It has been a decade since the anthrax attacks brought home the reality of bioterrorism and the nation now has a stockpile of some basic tools to fight back against a few of the threats that worry defense experts the most.
These defenses are not just gathering dust awaiting the next attack. In August, a Minneapolis hospital dipped into the stockpile to treat a critically ill patient — a tourist who, somewhere on his Midwest vacation, had the extraordinary bad luck to breathe anthrax spores that naturally linger in the dirt in parts of the country. The man, who survived, received a kind of medication not available in October 2001 when anthrax spores sent through the mail killed five people and sickened 17.
Concern is that the nation's arsenal hasn't grown fast enough. A decade later, there are no treatments for a number of bugs on the concern list. Even a long-promised next-generation anthrax vaccine, that would be easier to produce, hasn't arrived yet. Nor is there information on how to treat children.
“Where are the countermeasures?” advisers to the Department of Health and Human Services asked in a critical report last year. There are a few treatments for the toxins produced by anthrax and botulism, and a smallpox treatment is due soon. But federal health officials are working to jumpstart production of more countermeasures and they say that more than 80 candidates are in advanced development..
That's a major shift that should entice more big drug companies to the field, says Dr. Robin Robinson, who heads the federal Biomedical Advanced Research and Development Authority, or BARDA. It funds late-stage research of promising countermeasures. BARDA just agreed to help pay for drug giant GlaxoSmithKline's testing of a novel antibiotic that might fight bioterrorism germs like plague — as well as certain hospital-spread bacteria that cause such problems as pneumonia in the already seriously ill.
So-called broad-spectrum antibiotics that can kill more than one kind of bacteria aren't unusual — this one just targets some hard-to-treat types in a new way. Scientists are beginning to create the first broad-spectrum antivirals, medicines that would treat more than one kind of virus. Rather than having an anti-flu drug and a separate anti-AIDS drug, the goal is to have a single injection that could treat those viruses plus the gruesome Ebola virus and a few more for good measure.
Dr. Michael Kurilla, biodefense research chief at the National Institute of Allergy and Infectious Diseases says its too early to hope. “We feel very excited and confident that what we're working on … can change the whole paradigm of how we approach infectious diseases,” Kurilla says.
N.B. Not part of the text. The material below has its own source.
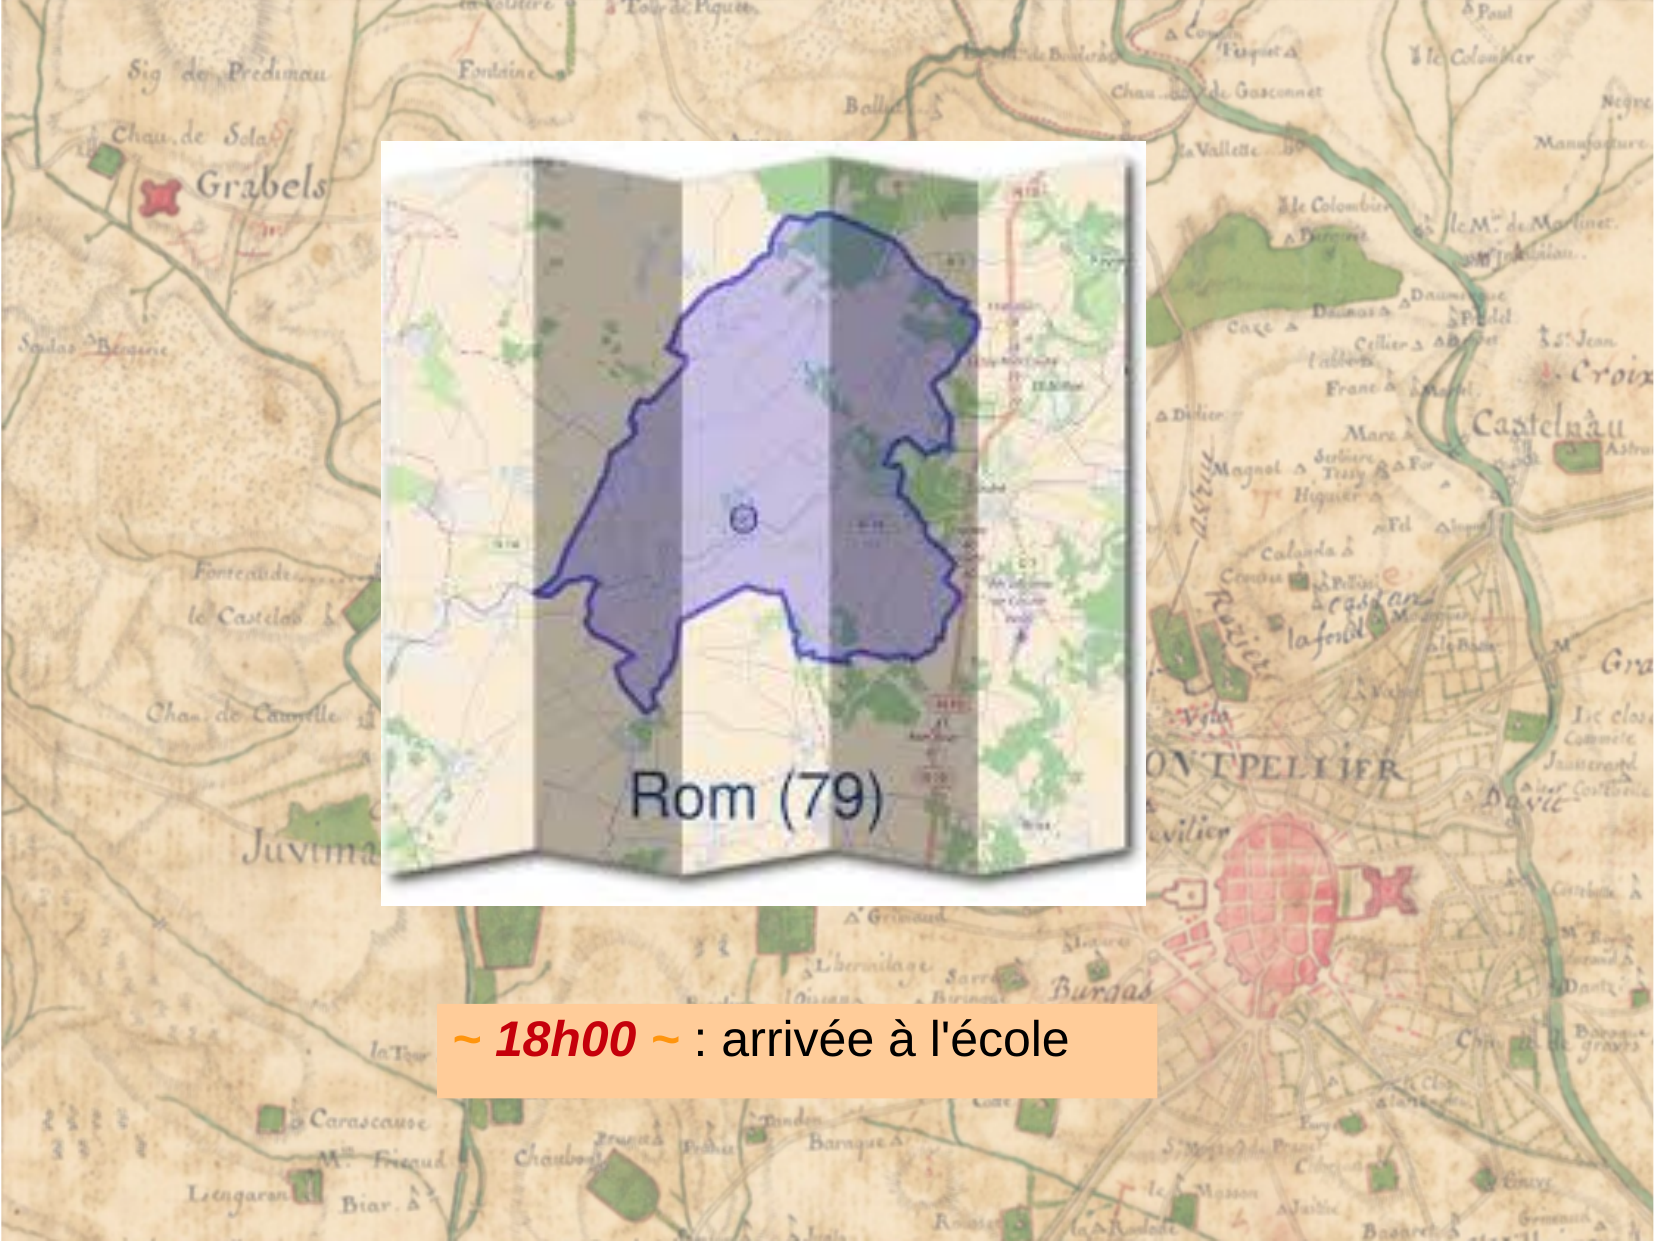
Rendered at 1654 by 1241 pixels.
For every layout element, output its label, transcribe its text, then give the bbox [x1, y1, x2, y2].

text_box ~ 18h00 ~ : arrivée à l'école [437, 1003, 1158, 1099]
picture [0, 0, 1654, 1241]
The U.S. has invested $67 billion in biosecurity since 2001, according to research by the Center for Biosecurity at the University of Pittsburgh Medical Center.
Center for Biosecurity chief Thomas Inglesby said he is concerned that federal spending reductions for public health programs will reduce the pace of work on vaccines and other treatments for biological threats.
A program for supporting development of vaccines and other countermeasures requires congressional approval to continue past 2013. Legislation that would reauthorize Project Bioshield and other key biodefense initiatives is winding its way through both chambers of Congress.